• Consigne
Poursuivez l'article sur la polémique autour des cahiers des charges de la SNRT et de 2M, en reprenant juste après sa dernière phrase.

Alors que les réactions aux cahiers des charges de véritables grilles des programmes qui remettent en cause les principes d’ouverture, de pluralisme et de diversité qui sont la marque de fabrique du Maroc- foisonnent un peu partout, «Attajdid», le journal porte-parole des islamistes du gouvernement, mobilise sa rédaction pour la riposte. «Campagne orchestrée contre El Khalfi», «les ennemis de l’identité et de la légitimité constitutionnelle», «qui refuse l’arabe et les appels à la prière dans les médias publics?», «le lobby francophone»…. Bref, en lieu et place d’une contribution au débat, arguments contre arguments, le bras médiatique du PJD accuse, charge, calomnie. «En nous accusant d’être francophones ou laïcs ne règle pas le problème qui se pose aujourd’hui à la télévision», déclarait Samira Sitaïl dans une longue interview parue vendredi 20 avril sur les colonnes d’Al Ahdath Al Maghribya» et dans laquelle la directrice générale adjointe de 2M s’inquiète de «la mort programmée de 2M».
Les cahiers des charges de la SNRT et 2M, élaborés par le ministre de la Communication ont eu moins le mérite de confirmer que les islamistes du PJD ne sont pas des adeptes du débat démocratique.
La chasse aux sorcières va-t-elle commencer ?
«Si tu n’es pas d’accord avec moi, cela ne signifie qu’une seule chose : tu es contre moi. Cela a toujours été la devise du PJD. Il y a un glissement qui s’opère à présent. Cette devise risque de devenir un mode de gouvernance. Après le sectarisme et l’exclusion, place sera faite à la chasse aux sorcières», s’inquiète une défenseure des droits des femmes.
L’entreprise est pour l’heure drapée de politique et de réformes. Après avoir agi seul et sans concertation pour capitaliser sur le front électoral, le PJD appelle aujourd’hui à la rescousse ses partenaires de la coalition sur le mode de «qui a peur des réformes?». La question est fédératrice parce qu’elle gargarise les troupes. Benkirane demande désormais à ses alliés de serrer les coudes pour contrer « les poches de résistance» et «les ennemis de la démocratie». La volte-face du PPS ne devrait pas surprendre : les anciens communistes y trouvent argument pour justifier leur adhésion à un gouvernement conservateur. Jeudi sur Atlantic radio, le ministre PPS de la Culture, Amine Sbihi, volait au secours de son collègue de la Communication en affirmant haut et fort que «les cahiers des charges ne remettaient pas en cause l’option démocratique du pays». «Je ne comprends pas un tel débat», a-t-il même lâché.

• Données fournies
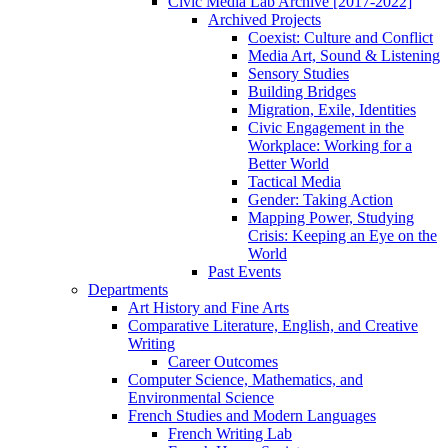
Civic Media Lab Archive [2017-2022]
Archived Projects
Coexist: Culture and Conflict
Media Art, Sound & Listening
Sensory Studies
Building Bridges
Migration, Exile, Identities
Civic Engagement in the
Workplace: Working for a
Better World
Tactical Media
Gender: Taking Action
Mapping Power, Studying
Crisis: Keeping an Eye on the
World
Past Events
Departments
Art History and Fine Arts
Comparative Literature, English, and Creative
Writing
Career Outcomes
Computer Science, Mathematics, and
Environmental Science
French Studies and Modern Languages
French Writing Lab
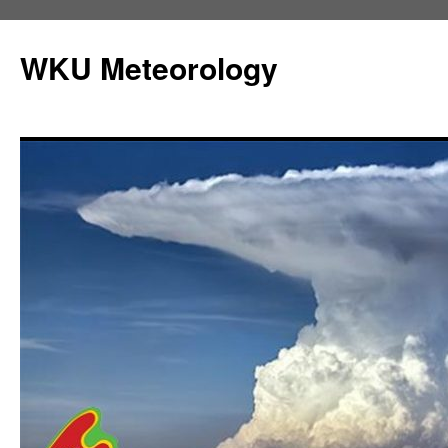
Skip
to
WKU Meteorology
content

• Corrigé
«Le procédé est facile. On sort le gros argument du complot et des résistances à l’action gouvernementale pour faire passer à la trappe la question essentielle suscitée par les cahiers des charges de M. El Khalfi, celle de l’indépendance des médias publics à l’égard du politique. C’est ce débat que le PJD ne veut pas engager parce qu’il y a volonté manifeste de contrôler les télévisions publiques et de les formater en y bannissant par exemple l’ouverture, la diversité, le divertissement, bref tout ce qui peut incarner la modernité», fait valoir cet homme de médias.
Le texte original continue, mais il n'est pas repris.